== Record excerpts ==
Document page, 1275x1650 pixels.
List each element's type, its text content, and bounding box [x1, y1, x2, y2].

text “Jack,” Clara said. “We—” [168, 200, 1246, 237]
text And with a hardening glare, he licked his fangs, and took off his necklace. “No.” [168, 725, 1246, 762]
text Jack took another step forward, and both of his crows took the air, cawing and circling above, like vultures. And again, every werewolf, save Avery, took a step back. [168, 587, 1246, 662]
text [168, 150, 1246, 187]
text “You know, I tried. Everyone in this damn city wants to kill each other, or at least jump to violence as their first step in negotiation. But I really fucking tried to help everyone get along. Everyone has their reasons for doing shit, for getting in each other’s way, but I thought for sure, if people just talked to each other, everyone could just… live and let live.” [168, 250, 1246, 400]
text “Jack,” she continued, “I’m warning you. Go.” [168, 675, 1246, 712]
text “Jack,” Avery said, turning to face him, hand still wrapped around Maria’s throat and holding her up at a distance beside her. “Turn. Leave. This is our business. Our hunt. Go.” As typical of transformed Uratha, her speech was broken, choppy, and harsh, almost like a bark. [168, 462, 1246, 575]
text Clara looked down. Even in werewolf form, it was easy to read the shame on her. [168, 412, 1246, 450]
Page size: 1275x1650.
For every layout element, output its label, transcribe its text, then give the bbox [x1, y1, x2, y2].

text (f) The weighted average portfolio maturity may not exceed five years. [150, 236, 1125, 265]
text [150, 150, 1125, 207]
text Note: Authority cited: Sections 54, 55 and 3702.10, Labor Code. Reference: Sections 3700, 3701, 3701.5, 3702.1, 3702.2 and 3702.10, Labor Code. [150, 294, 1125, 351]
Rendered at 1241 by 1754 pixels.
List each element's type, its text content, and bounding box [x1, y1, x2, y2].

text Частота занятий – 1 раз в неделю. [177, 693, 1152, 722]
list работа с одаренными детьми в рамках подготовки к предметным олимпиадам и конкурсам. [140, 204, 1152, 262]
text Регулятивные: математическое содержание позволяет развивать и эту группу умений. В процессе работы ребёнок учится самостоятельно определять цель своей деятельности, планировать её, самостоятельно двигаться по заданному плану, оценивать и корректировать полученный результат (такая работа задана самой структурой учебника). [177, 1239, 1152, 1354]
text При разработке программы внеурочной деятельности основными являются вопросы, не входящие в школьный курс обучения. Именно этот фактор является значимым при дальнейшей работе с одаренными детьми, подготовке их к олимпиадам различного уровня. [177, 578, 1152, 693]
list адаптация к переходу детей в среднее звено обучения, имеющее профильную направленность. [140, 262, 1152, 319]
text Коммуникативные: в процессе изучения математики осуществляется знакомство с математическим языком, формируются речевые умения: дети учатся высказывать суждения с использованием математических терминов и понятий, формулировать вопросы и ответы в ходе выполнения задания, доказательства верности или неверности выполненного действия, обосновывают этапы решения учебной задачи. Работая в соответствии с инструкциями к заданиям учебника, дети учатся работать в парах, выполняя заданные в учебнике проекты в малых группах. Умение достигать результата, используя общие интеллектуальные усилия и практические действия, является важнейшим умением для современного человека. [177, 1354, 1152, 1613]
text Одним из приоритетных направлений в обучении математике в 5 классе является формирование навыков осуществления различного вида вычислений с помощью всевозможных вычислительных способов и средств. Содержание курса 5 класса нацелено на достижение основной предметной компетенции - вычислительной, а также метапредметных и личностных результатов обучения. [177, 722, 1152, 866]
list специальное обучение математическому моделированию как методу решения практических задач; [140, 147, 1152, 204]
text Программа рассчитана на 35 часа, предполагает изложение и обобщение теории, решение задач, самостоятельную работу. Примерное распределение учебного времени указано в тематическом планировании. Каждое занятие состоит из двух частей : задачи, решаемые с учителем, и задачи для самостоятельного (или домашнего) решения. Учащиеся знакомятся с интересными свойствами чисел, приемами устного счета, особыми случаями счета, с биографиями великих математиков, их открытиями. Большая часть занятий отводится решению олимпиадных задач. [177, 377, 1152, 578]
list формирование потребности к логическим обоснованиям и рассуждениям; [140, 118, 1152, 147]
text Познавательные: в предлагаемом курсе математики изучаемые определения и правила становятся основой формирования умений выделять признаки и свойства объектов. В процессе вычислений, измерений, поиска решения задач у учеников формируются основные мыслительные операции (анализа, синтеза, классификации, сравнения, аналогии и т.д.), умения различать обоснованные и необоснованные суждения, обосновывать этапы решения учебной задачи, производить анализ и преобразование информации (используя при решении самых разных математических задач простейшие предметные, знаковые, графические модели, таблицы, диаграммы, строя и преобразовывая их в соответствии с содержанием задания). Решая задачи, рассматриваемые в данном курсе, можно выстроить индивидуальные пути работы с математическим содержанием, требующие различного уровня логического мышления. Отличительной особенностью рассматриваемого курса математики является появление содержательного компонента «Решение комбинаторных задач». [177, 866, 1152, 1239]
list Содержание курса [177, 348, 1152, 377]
===
> [Work to be completed]: Once more, write out all the data exactly.

> [Output for this exercise]:
Document page, 1275x1650 pixels.
List each element's type, its text content, and bounding box [x1, y1, x2, y2].

text “Jack,” Clara said. “We—” [168, 200, 1246, 237]
text And with a hardening glare, he licked his fangs, and took off his necklace. “No.” [168, 725, 1246, 762]
text Jack took another step forward, and both of his crows took the air, cawing and circling above, like vultures. And again, every werewolf, save Avery, took a step back. [168, 587, 1246, 662]
text [168, 150, 1246, 187]
text “You know, I tried. Everyone in this damn city wants to kill each other, or at least jump to violence as their first step in negotiation. But I really fucking tried to help everyone get along. Everyone has their reasons for doing shit, for getting in each other’s way, but I thought for sure, if people just talked to each other, everyone could just… live and let live.” [168, 250, 1246, 400]
text “Jack,” she continued, “I’m warning you. Go.” [168, 675, 1246, 712]
text “Jack,” Avery said, turning to face him, hand still wrapped around Maria’s throat and holding her up at a distance beside her. “Turn. Leave. This is our business. Our hunt. Go.” As typical of transformed Uratha, her speech was broken, choppy, and harsh, almost like a bark. [168, 462, 1246, 575]
text Clara looked down. Even in werewolf form, it was easy to read the shame on her. [168, 412, 1246, 450]
Page size: 1275x1650.
For every layout element, output its label, transcribe its text, then give the bbox [x1, y1, x2, y2].

text (f) The weighted average portfolio maturity may not exceed five years. [150, 236, 1125, 265]
text [150, 150, 1125, 207]
text Note: Authority cited: Sections 54, 55 and 3702.10, Labor Code. Reference: Sections 3700, 3701, 3701.5, 3702.1, 3702.2 and 3702.10, Labor Code. [150, 294, 1125, 351]
Rendered at 1241 by 1754 pixels.
List each element's type, its text content, and bounding box [x1, y1, x2, y2].

text Частота занятий – 1 раз в неделю. [177, 693, 1152, 722]
list работа с одаренными детьми в рамках подготовки к предметным олимпиадам и конкурсам. [140, 204, 1152, 262]
text Регулятивные: математическое содержание позволяет развивать и эту группу умений. В процессе работы ребёнок учится самостоятельно определять цель своей деятельности, планировать её, самостоятельно двигаться по заданному плану, оценивать и корректировать полученный результат (такая работа задана самой структурой учебника). [177, 1239, 1152, 1354]
text При разработке программы внеурочной деятельности основными являются вопросы, не входящие в школьный курс обучения. Именно этот фактор является значимым при дальнейшей работе с одаренными детьми, подготовке их к олимпиадам различного уровня. [177, 578, 1152, 693]
list адаптация к переходу детей в среднее звено обучения, имеющее профильную направленность. [140, 262, 1152, 319]
text Коммуникативные: в процессе изучения математики осуществляется знакомство с математическим языком, формируются речевые умения: дети учатся высказывать суждения с использованием математических терминов и понятий, формулировать вопросы и ответы в ходе выполнения задания, доказательства верности или неверности выполненного действия, обосновывают этапы решения учебной задачи. Работая в соответствии с инструкциями к заданиям учебника, дети учатся работать в парах, выполняя заданные в учебнике проекты в малых группах. Умение достигать результата, используя общие интеллектуальные усилия и практические действия, является важнейшим умением для современного человека. [177, 1354, 1152, 1613]
text Одним из приоритетных направлений в обучении математике в 5 классе является формирование навыков осуществления различного вида вычислений с помощью всевозможных вычислительных способов и средств. Содержание курса 5 класса нацелено на достижение основной предметной компетенции - вычислительной, а также метапредметных и личностных результатов обучения. [177, 722, 1152, 866]
list специальное обучение математическому моделированию как методу решения практических задач; [140, 147, 1152, 204]
text Программа рассчитана на 35 часа, предполагает изложение и обобщение теории, решение задач, самостоятельную работу. Примерное распределение учебного времени указано в тематическом планировании. Каждое занятие состоит из двух частей : задачи, решаемые с учителем, и задачи для самостоятельного (или домашнего) решения. Учащиеся знакомятся с интересными свойствами чисел, приемами устного счета, особыми случаями счета, с биографиями великих математиков, их открытиями. Большая часть занятий отводится решению олимпиадных задач. [177, 377, 1152, 578]
list формирование потребности к логическим обоснованиям и рассуждениям; [140, 118, 1152, 147]
text Познавательные: в предлагаемом курсе математики изучаемые определения и правила становятся основой формирования умений выделять признаки и свойства объектов. В процессе вычислений, измерений, поиска решения задач у учеников формируются основные мыслительные операции (анализа, синтеза, классификации, сравнения, аналогии и т.д.), умения различать обоснованные и необоснованные суждения, обосновывать этапы решения учебной задачи, производить анализ и преобразование информации (используя при решении самых разных математических задач простейшие предметные, знаковые, графические модели, таблицы, диаграммы, строя и преобразовывая их в соответствии с содержанием задания). Решая задачи, рассматриваемые в данном курсе, можно выстроить индивидуальные пути работы с математическим содержанием, требующие различного уровня логического мышления. Отличительной особенностью рассматриваемого курса математики является появление содержательного компонента «Решение комбинаторных задач». [177, 866, 1152, 1239]
list Содержание курса [177, 348, 1152, 377]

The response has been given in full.